Le fort de Chambly se rend le 1er septembre. En ce même jour, les troupes françaises demeurées sur la rive sud du fleuve reçoivent l’ordre de Lévis de se concentrer à La Prairie. Grande déception, le 2 septembre, les Amérindiens de Kahnawake apprennent que les Anglais avaient accepté la paix proposée par les Cinq Nations et, en conséquence, se refusent à attaquer l’armée anglaise.
« Le 2 septembre, comme le chevalier de Lévis haranguait les Sauvages du Sault Saint-Louis, qu’il avait fait venir à Laprairie, pour les engager à le seconder, dans son dessein d’attaquer l’armée du colonel Haviland, un député de leur village vint leur annoncer que le général Amherst était aux Cèdres, et se retirèrent tous, en disant qu’ils allaient faire la paix avec les Anglais. Cette nouvelle fut confirmée par M. de La Corne, qui s’était retiré, à l’approche de l’armée anglaise, et qui ajouta qu’elle pourraît être le lendemain à la Chine.[ix] »
Le 3 septembre, les troupes françaises évacuent leurs positions à La Prairie et à Longueuil et traversent le fleuve pour se porter à la défense de Montréal.
Le 5 septembre, des éléments avancés de l’armée de Haviland arrivent à Longueuil où ils sont accueillis par Murray. Trois jours plus tard, l’armée anglaise débarque dans l’île de Montréal et marche vers la ville. Montréal capitule, c’en est fait de la Nouvelle-France.
Nous savons cependant qu’une garnison britannique a été maintenue à La Prairie après la chute de Montréal. En avril 1761, des Iroquois de Kahnawake sont venus à La Prairie rencontrer dans ses quartiers le lieutenant George Pennington du « 44th Regiment ». Cette unité militaire est probablement demeurée sur place jusqu’à la signature du traité de Paris en février 1763.
La Prairie connaîtra une brève période de tranquillité, il n’a pas fallu attendre longtemps pour qu’en septembre 1775 les rebelles américains soient à La Prairie qu’ils occuperont durant plusieurs mois avant d’être chassés par les mercenaires allemands en juin de l’année suivante. La paix aura été de courte durée.
[i] Volume 4, page 165, Lettres et pièces militaires, le 26 mai 1759,.

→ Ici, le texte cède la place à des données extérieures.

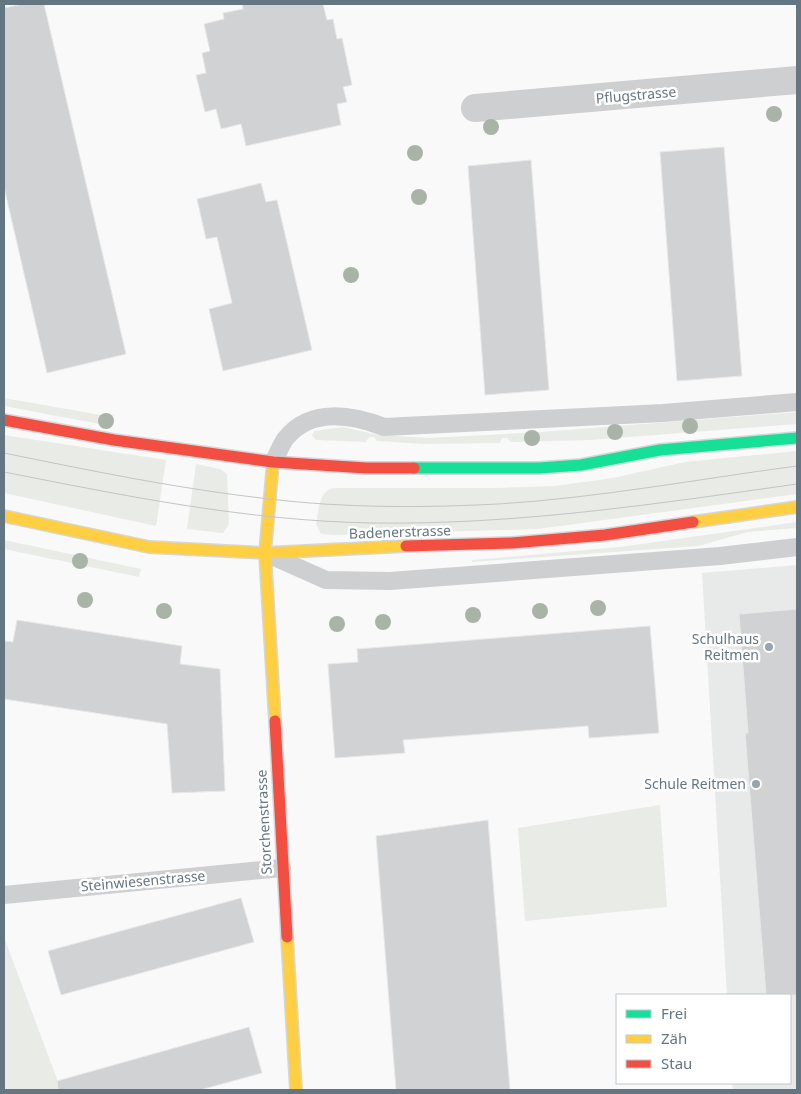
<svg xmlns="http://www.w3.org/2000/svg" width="801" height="1094" font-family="'Noto Sans',sans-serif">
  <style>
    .built { fill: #e8e9e9 }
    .green { fill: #e8ebe6 }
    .building { fill: #d0d2d3; stroke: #e8e8e8 }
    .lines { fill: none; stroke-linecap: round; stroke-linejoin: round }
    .fast-casing { stroke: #d5d6d7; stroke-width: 14 }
    .slow-casing { stroke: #d5d6d7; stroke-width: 14 }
    .jam-casing { stroke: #d5d6d7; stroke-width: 14 }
    .lane { stroke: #cecfd0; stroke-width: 18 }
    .street { stroke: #cecfd0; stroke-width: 28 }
    .fast { stroke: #16e098; stroke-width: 11 }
    .slow { stroke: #ffcf43; stroke-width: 11 }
    .jam { stroke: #f24e42; stroke-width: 11 }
    .tram { stroke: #c3c5c6; stroke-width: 1 }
    .tree { fill: #a9b3a7 }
    .poi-dot { fill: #99a4ac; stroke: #fff; stroke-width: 2 }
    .labels { text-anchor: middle; stroke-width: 5; stroke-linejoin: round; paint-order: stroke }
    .street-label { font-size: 14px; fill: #657683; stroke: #fff }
    .poi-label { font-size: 14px; fill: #657683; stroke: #fff; text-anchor: end }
  </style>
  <rect width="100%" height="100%" fill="#f9f9f9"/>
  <path class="built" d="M797 565V1090H733L732 1083H790V995H727L702 573Z"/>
  <g class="green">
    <path d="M4 398 112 417 110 426 4 406Z"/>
    <path d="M797 412V424L591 440 511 442 507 438H502L500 443 425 444 377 441 374 437H369L366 442 316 440 312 435 314 431 343 427 378 435 429 438 541 432Z"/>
    <path d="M4 435 166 460 156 526 4 493Z"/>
    <path d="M797 451V494L538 529 334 535 321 534 316 524C319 511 318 491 334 488H497L555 486 613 478 685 462Z"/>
    <path d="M196 464 220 469 227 474 229 524 223 533 187 529Z"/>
    <path d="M797 522V528L748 532 698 546 471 562 473 560 620 547Z"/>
    <path d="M4 540 141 569 139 577 4 549Z"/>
    <path d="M660 805 667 907 525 921 518 828Z"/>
    <path d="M4 937 61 1090H4Z"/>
  </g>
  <g class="building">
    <path d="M23 4H44L126 354 47 373 4 187V8Z"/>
    <path d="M242 4H323L327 20 333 19 337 39 342 38 352 85 343 87 347 102 337 104 341 125 246 146 241 124 221 129 216 109 205 112 196 75 206 73 202 53 210 51 204 24 224 19 223 13 243 9Z"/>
    <path d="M724 147 742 376 677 381 660 152Z"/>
    <path d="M531 160 549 390 485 395 468 166Z"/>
    <path d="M261 183 266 202 277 200 312 350 223 371 209 309 232 303 217 237 206 239 197 199Z"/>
    <path d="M797 609V995H766L745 733H748L739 614Z"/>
    <path d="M17 620 182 646 180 664 220 669 225 791 172 793 167 724 4 699V641L13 642Z"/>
    <path d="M650 626 659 733 589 738 588 726 403 740 405 753 335 758 328 664 358 662 357 649Z"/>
    <path d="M488 820 510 1090H396L376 836Z"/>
    <path d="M241 898 254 942 61 995 48 951Z"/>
    <path d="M249 1027 262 1073 200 1090H58L57 1081Z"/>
  </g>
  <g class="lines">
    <defs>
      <path id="fast" d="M414 468H539L581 465 660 450 797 438"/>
      <g id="slow">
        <path d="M273 462 265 553 275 721"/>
        <path d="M4 516 149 547 265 553 406 546"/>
        <path d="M693 522 797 507"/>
        <path d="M287 937 296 1090"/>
      </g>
      <g id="jam">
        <path d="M4 420 114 440 273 462 366 468H414"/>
        <path d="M406 546 512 543 605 535 693 522"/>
        <path d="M275 721 287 937"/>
      </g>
    </defs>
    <use href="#fast" class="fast-casing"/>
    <use href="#slow" class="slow-casing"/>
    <use href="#jam" class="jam-casing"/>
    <g class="lane">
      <path d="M273 462C278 454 281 444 286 438 311 407 353 415 384 427L663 413 797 402"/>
      <path d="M272 556 326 580 390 581 720 556 797 547"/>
      <path d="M4 895 282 868"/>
    </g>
    <path class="street" d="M475 108 797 80"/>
    <use href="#fast" class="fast"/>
    <use href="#slow" class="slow"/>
    <use href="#jam" class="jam"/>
    <g class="tram">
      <path d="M4 453C92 471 180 489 269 499 344 508 423 508 498 504 598 498 698 479 797 466"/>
      <path d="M4 472C126 496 248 521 373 523 516 525 656 504 797 484"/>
    </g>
  </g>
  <g class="tree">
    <circle cx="774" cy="114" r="8"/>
    <circle cx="491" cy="127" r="8"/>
    <circle cx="415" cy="153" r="8"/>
    <circle cx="419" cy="197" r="8"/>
    <circle cx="351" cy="275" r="8"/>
    <circle cx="106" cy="421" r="8"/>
    <circle cx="690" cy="426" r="8"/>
    <circle cx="615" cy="432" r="8"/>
    <circle cx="532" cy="438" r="8"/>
    <circle cx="80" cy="561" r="8"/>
    <circle cx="85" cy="600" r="8"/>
    <circle cx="598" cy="608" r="8"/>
    <circle cx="164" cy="611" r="8"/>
    <circle cx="540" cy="611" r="8"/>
    <circle cx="473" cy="615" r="8"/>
    <circle cx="383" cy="622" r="8"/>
    <circle cx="337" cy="624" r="8"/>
  </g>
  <g class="poi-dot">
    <circle cx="769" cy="647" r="5"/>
    <circle cx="756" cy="784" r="5"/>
  </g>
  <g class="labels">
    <g class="street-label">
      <text transform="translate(636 95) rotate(-5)" y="5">Pflugstrasse</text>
      <text transform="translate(400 532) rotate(-2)" y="5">Badenerstrasse</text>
      <text transform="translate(264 822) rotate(-93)" y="5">Storchenstrasse</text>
      <text transform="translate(143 881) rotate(-5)" y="5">Steinwiesenstrasse</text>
    </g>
    <g class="poi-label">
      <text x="759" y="644">Schulhaus<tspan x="759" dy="16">Reitmen</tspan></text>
      <text x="746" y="789">Schule Reitmen</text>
    </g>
  </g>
  <rect width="801" height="1094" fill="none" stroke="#657683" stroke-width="10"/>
  <rect x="616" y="994" width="175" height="90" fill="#ffffff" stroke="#c1c8cd"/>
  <rect x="626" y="1010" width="25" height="8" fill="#16e098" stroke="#c1c8cd"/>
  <text x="661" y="1019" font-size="15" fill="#657683">Frei</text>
  <rect x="626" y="1035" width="25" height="8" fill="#ffcf43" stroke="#c1c8cd"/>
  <text x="661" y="1044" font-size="15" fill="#657683">Zäh</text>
  <rect x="626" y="1060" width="25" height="8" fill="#f24e42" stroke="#c1c8cd"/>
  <text x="661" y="1069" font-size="15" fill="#657683">Stau</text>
</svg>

[ii]Volume 5, p. 83, Lettres et pièces militaires, à Sorel le 12 août 1760. Lettres de M. de Bourlamaque au chevalier de Lévis.

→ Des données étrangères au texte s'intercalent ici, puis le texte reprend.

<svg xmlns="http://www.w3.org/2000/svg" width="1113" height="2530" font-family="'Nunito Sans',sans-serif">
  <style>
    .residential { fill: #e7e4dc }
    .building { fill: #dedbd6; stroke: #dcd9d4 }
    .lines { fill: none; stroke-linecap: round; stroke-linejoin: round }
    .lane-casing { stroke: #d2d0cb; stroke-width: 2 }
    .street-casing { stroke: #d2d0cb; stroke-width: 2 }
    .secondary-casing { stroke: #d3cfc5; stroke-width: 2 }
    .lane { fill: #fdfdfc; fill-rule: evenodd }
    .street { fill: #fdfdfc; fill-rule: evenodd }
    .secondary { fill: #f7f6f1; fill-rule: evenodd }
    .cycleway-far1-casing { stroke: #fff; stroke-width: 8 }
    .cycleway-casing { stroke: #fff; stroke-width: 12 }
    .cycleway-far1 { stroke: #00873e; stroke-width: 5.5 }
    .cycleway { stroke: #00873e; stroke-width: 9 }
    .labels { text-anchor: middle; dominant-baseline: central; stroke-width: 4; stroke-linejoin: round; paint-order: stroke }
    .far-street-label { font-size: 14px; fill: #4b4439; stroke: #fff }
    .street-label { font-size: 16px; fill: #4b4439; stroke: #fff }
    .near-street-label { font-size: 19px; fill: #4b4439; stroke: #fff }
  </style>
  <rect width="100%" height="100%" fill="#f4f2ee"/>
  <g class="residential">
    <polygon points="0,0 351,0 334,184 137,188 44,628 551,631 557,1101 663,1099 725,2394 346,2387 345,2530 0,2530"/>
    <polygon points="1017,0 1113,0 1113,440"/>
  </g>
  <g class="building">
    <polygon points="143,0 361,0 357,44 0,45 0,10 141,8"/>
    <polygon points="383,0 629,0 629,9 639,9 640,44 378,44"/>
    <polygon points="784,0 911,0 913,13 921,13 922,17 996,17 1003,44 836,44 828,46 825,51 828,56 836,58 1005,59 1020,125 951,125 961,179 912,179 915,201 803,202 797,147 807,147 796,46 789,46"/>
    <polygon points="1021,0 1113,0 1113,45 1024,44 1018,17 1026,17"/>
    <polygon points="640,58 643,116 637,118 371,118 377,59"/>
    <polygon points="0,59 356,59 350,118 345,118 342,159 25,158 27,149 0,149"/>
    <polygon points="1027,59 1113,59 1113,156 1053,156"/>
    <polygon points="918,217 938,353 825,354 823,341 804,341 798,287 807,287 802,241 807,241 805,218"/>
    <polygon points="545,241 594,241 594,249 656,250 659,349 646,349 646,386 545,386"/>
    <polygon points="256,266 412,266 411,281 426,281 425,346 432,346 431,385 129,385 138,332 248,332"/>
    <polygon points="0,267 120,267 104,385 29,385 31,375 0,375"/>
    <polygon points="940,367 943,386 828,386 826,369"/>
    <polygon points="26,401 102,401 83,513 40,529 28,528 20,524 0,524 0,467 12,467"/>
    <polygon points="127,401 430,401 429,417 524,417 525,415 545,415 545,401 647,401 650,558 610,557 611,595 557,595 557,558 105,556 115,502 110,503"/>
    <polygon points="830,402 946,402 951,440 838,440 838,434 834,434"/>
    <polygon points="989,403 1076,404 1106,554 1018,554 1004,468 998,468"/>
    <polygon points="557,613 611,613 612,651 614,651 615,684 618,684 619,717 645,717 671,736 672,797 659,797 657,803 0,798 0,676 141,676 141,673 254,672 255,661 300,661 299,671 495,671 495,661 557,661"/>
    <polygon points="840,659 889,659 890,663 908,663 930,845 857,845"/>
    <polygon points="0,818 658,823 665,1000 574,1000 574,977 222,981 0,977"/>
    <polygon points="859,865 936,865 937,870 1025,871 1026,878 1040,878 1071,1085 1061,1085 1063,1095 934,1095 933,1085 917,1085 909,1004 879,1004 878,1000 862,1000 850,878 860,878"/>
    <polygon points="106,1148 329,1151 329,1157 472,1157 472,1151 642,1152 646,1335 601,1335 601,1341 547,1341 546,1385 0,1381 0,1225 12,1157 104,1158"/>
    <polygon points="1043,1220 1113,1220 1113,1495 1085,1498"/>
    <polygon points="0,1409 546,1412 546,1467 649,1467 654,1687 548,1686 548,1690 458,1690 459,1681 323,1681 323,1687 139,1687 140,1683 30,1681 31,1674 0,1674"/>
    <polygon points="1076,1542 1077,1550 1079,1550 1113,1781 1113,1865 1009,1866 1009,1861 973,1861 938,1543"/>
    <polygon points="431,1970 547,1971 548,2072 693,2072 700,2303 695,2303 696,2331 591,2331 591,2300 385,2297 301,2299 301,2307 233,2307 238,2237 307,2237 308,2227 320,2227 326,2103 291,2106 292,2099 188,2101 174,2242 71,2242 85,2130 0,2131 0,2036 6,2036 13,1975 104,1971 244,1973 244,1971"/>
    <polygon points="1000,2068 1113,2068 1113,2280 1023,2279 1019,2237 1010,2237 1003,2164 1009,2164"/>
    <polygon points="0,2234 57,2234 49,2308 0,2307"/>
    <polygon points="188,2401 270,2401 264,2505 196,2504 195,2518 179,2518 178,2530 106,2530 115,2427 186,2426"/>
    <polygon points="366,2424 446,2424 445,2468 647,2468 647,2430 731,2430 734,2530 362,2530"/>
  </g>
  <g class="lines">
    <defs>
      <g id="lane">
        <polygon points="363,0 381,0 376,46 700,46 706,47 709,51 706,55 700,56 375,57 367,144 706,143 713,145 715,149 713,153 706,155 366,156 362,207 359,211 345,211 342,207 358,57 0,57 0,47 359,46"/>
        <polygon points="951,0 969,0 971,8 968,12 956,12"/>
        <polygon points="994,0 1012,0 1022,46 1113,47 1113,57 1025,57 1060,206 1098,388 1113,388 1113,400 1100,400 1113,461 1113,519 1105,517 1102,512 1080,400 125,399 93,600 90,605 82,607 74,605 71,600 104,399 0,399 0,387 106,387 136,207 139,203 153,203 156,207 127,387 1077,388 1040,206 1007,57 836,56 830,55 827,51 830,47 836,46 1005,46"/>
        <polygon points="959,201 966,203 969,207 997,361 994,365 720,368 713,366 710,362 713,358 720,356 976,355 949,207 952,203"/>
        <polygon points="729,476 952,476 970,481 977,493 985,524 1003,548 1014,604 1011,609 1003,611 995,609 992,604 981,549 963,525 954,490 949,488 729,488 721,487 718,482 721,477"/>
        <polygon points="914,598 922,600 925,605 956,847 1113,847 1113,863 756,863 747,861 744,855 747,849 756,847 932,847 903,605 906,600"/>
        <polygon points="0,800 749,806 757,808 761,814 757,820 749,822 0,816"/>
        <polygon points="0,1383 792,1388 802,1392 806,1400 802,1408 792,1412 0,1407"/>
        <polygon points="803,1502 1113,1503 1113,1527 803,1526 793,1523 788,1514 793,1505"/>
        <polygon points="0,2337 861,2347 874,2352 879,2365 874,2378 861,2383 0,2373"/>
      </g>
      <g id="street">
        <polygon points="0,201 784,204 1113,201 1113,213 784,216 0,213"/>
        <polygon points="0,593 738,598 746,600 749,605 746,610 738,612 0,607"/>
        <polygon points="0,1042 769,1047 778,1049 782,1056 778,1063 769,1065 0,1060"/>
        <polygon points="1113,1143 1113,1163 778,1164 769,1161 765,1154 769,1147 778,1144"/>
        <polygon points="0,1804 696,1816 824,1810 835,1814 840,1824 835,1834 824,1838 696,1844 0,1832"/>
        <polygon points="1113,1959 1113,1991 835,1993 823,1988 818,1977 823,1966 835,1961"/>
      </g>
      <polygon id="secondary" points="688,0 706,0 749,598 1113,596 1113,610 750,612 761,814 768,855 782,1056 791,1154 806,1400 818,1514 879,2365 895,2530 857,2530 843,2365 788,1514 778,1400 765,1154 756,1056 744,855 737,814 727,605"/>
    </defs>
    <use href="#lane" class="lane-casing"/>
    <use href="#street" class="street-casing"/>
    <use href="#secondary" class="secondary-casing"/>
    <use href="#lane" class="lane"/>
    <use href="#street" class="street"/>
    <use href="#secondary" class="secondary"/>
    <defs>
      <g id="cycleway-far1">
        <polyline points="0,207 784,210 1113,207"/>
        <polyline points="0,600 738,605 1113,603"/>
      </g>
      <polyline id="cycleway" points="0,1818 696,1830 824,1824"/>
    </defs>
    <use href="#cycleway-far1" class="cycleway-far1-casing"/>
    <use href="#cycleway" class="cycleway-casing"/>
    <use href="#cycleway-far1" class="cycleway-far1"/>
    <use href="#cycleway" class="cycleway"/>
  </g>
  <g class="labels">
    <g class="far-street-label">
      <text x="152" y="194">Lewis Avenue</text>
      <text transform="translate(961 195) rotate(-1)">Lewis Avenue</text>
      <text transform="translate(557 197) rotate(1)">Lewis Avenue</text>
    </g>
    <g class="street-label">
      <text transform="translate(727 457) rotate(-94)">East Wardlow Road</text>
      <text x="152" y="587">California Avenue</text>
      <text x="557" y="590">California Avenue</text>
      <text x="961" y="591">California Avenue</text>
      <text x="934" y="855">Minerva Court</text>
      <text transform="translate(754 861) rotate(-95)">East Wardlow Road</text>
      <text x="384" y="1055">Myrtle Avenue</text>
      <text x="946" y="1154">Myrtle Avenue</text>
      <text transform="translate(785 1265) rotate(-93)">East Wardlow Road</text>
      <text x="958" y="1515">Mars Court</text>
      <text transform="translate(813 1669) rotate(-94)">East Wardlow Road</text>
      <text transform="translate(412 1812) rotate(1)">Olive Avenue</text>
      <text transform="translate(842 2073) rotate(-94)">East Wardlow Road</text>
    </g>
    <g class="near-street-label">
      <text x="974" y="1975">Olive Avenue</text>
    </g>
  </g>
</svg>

[iii] Histoire du Canada sous la domination française. M. Bibaud. Montréal, 1837, page 362.
[iv] Volume 5, p. 14, Longueuil, 27 août 1760, Lettres de M. de Bourlamaque au chevalier de Lévis.
[v] Volume 5, p. 111, Longueuil, 27 août 1760, Lettres de M. de Bourlamaque au chevalier de Lévis.
[vi] Volume 10, p. 162, Saint-Jean, le 28 août 1760, Lettres du marquis de Montcalm au chevalier de Lévis.
[vii] Volume 5, p. 117, Longueuil, 29 août 1760 Lettres de M. de Bourlamaque au chevalier de Lévis.
[viii] Volume 5, p. 123, Longueuil 1er septembre 1760, Lettres de M. de Bourlamaque au chevalier de Lévis.
[ix] Histoire du Canada sous la domination française. M. Bibaud. Montréal, 1837, page 363.